Spezialisierte Anwälte müssen die neueste Rechtsprechung kennen
Das OLG betonte, dass ein auf das Kapitalanlagerecht spezialisierter Anwalt die Online-Entscheidungsdatenbank des BGH ständig auf die für seine Rechtsgebiete relevanten Leitsatzentscheidungen sichten müsse. Auf Kapitalanlagerecht spezialisierte Rechtsanwälte, die – wie die Beklagten – für von ihnen vertretene Anleger massenhaft Güteanträge zur Hemmung der Verjährung gestellt hatten und bundesweit entsprechende Klageverfahren betrieben, hätten die Pflicht, die Rechtsprechung zu Güteanträgen in besonderem Maße zu verfolgen. Die Änderung der Rechtsprechung zu den Grundsätzen der Verjährungshemmung durch Güteanträge müsse ein auf dem Spezialgebiet des Kapitalanlagerechts tätiger Rechtsanwalt zeitnah zur Kenntnis nehmen.
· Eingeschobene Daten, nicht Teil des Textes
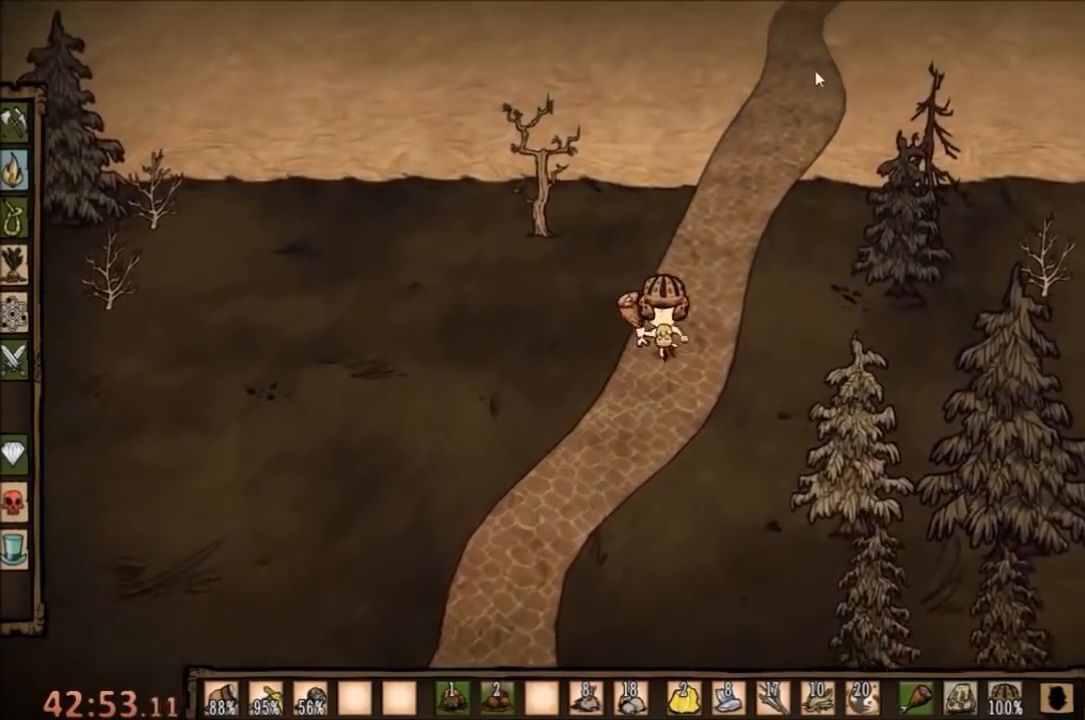
{"keys": [], "mouse": ["left"], "events": []}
Regressklage weitgehend erfolgreich
Damit war die Klage des Rechtsschutzversicherers gegen die Rechtsanwälte auf Erstattung der an ihre Versicherungsnehmer verauslagten Kosten – bis auf einen durch einen zwischenzeitlich erklärten Verzicht erledigten Teilbetrag – im Ergebnis weitgehend erfolgreich.